_WHAT IS BEING ASKED_
Your answer is to be every line of the material that includes the string "moveTo".

*** Opening EXTRACTED INFORMATION ***

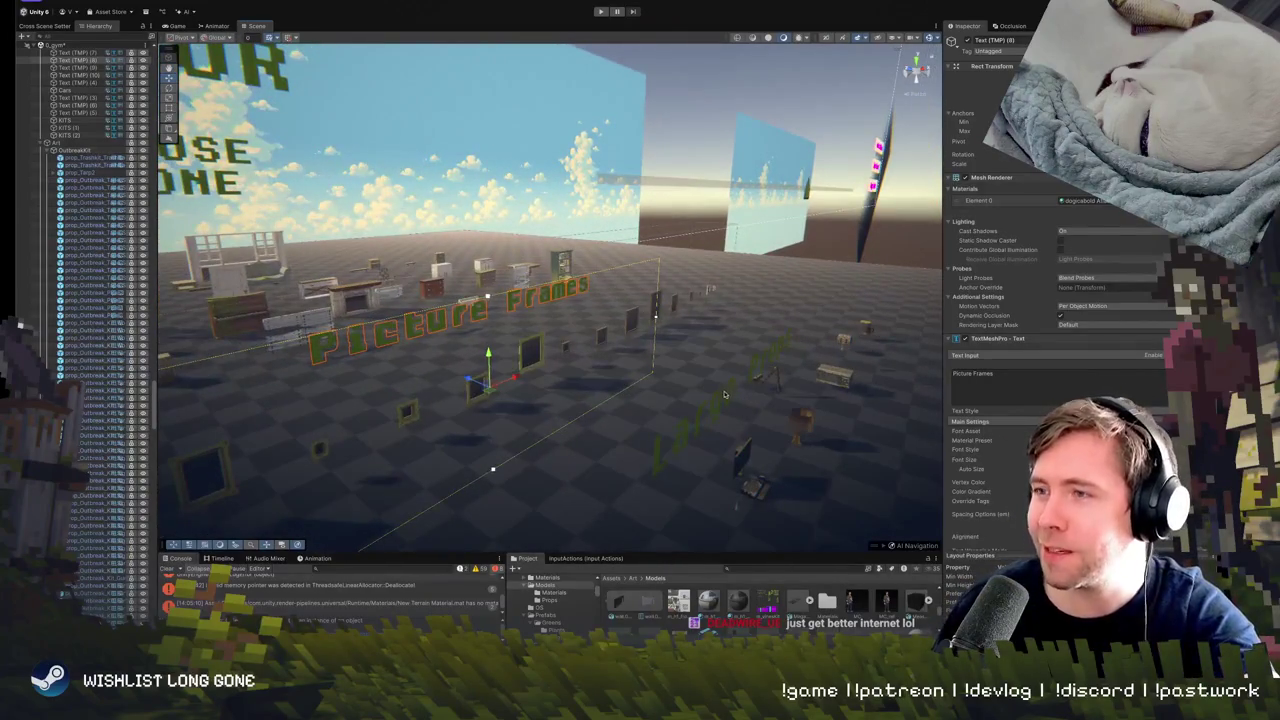
pyautogui.click(726, 396)
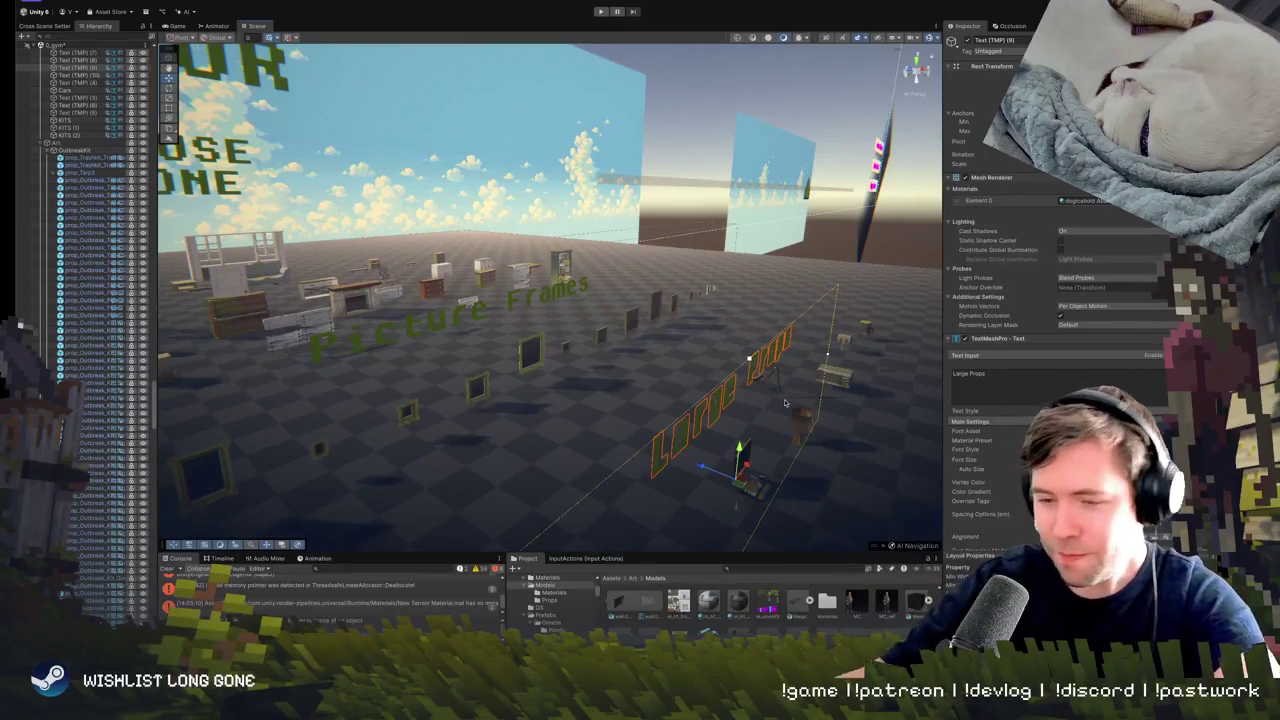
pyautogui.moveTo(700, 380)
pyautogui.mouseDown()
pyautogui.moveTo(659, 391)
pyautogui.moveTo(705, 410)
pyautogui.moveTo(700, 360)
pyautogui.mouseUp()
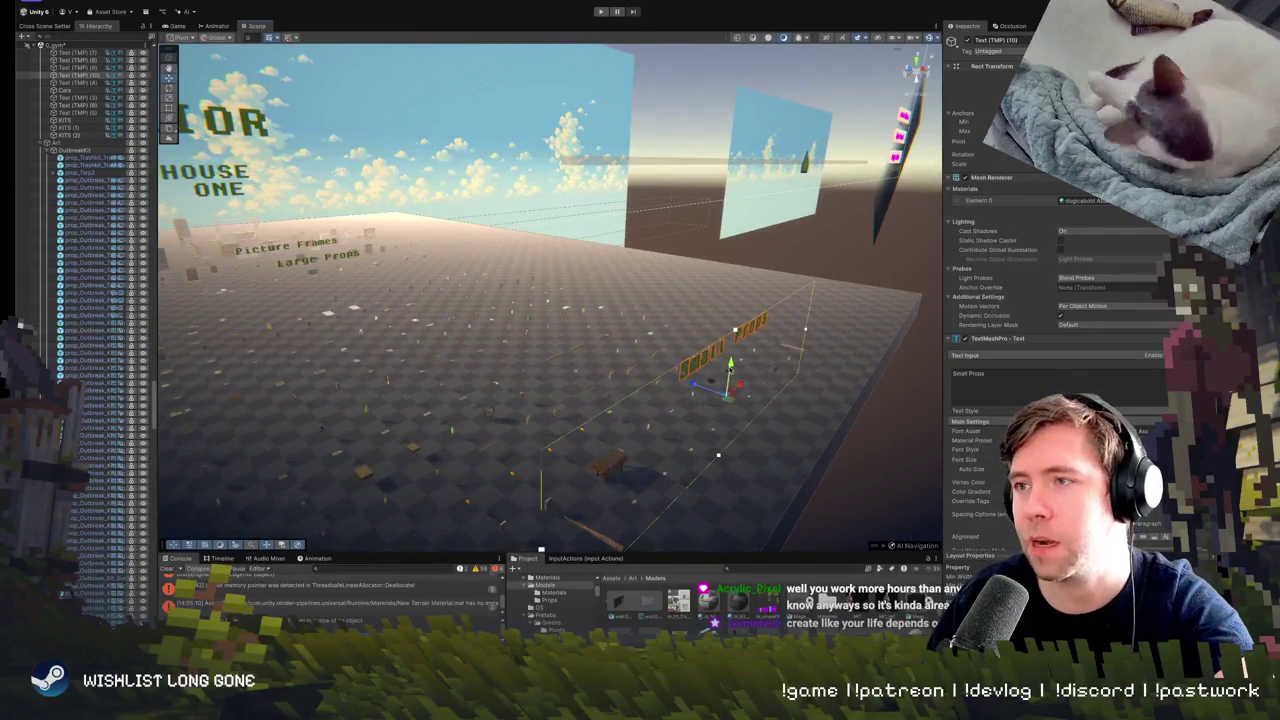
pyautogui.press('f')
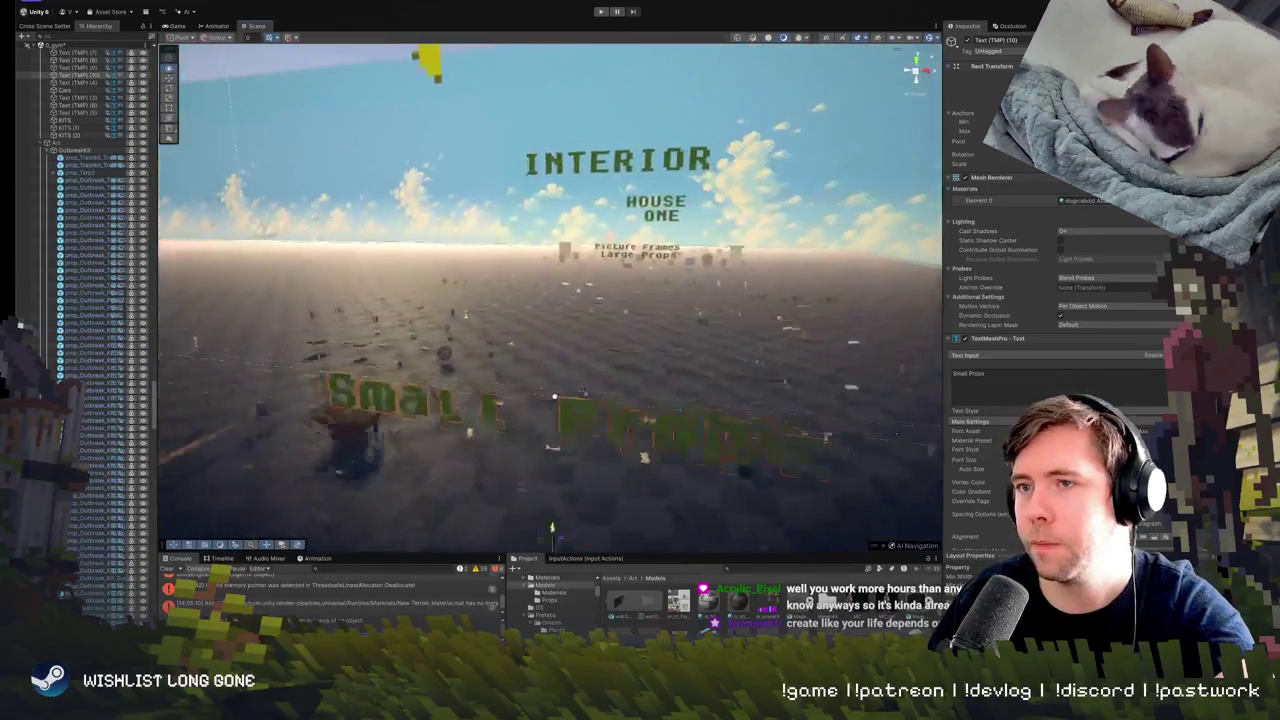
pyautogui.moveTo(600, 392)
pyautogui.mouseDown()
pyautogui.moveTo(628, 402)
pyautogui.moveTo(560, 437)
pyautogui.moveTo(545, 424)
pyautogui.mouseUp()
pyautogui.click(614, 393)
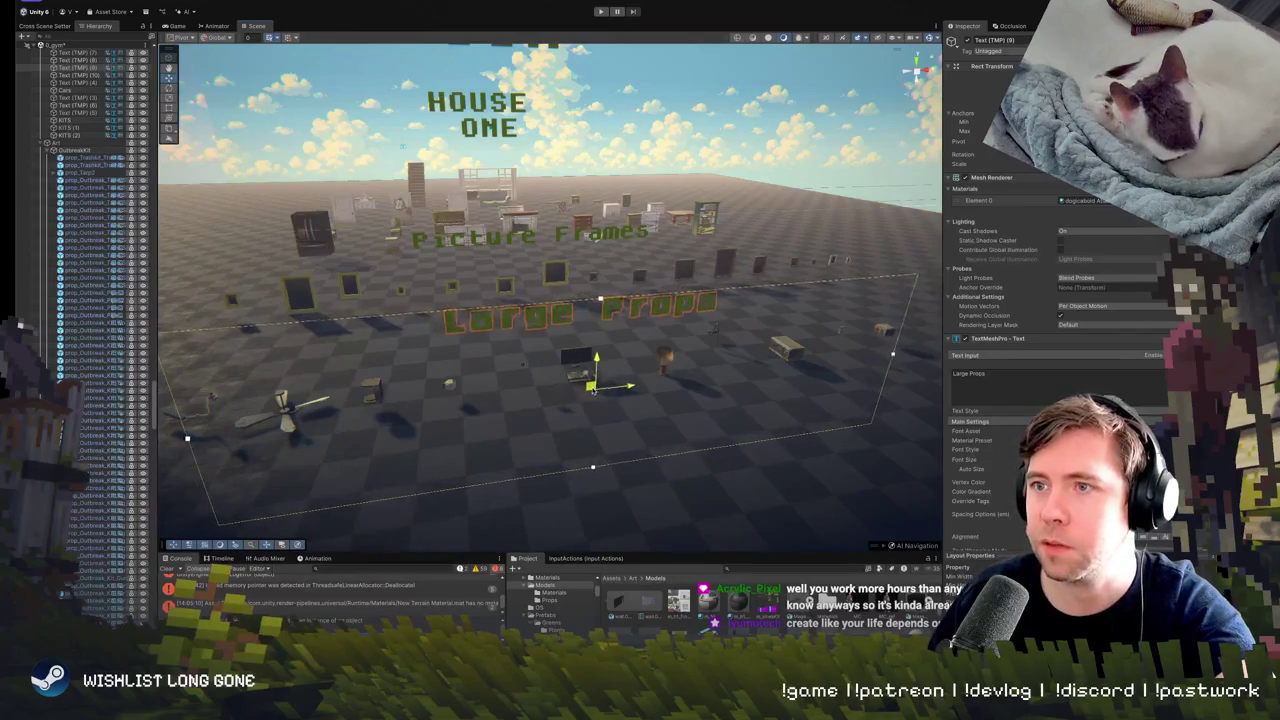
pyautogui.moveTo(690, 386); pyautogui.dragTo(698, 383)
pyautogui.press('s')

*** Closing EXTRACTED INFORMATION ***

_ANSWER TO THIS PROBLEM_
pyautogui.moveTo(700, 380)
pyautogui.moveTo(659, 391)
pyautogui.moveTo(705, 410)
pyautogui.moveTo(700, 360)
pyautogui.moveTo(600, 392)
pyautogui.moveTo(628, 402)
pyautogui.moveTo(560, 437)
pyautogui.moveTo(545, 424)
pyautogui.moveTo(690, 386); pyautogui.dragTo(698, 383)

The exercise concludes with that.